_Brief_
In the records below, one line contains "Hari Pertama Masuk Sekolah". Print that line and every line after it exactly, down to the final one.

Source material Block Start

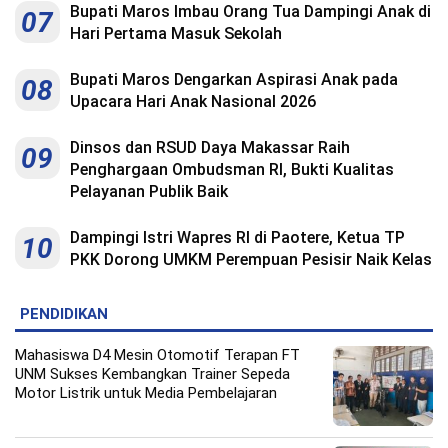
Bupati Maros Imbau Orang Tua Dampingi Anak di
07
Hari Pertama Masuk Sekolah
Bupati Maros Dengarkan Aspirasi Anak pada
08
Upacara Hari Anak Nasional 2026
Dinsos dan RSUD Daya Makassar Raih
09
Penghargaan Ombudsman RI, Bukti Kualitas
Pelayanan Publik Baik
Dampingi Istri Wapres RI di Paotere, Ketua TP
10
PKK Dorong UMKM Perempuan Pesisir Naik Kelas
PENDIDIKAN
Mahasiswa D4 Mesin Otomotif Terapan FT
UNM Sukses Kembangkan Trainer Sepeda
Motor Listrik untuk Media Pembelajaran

Source material Block End

_Answer to this task_
Hari Pertama Masuk Sekolah
Bupati Maros Dengarkan Aspirasi Anak pada
08
Upacara Hari Anak Nasional 2026
Dinsos dan RSUD Daya Makassar Raih
09
Penghargaan Ombudsman RI, Bukti Kualitas
Pelayanan Publik Baik
Dampingi Istri Wapres RI di Paotere, Ketua TP
10
PKK Dorong UMKM Perempuan Pesisir Naik Kelas
PENDIDIKAN
Mahasiswa D4 Mesin Otomotif Terapan FT
UNM Sukses Kembangkan Trainer Sepeda
Motor Listrik untuk Media Pembelajaran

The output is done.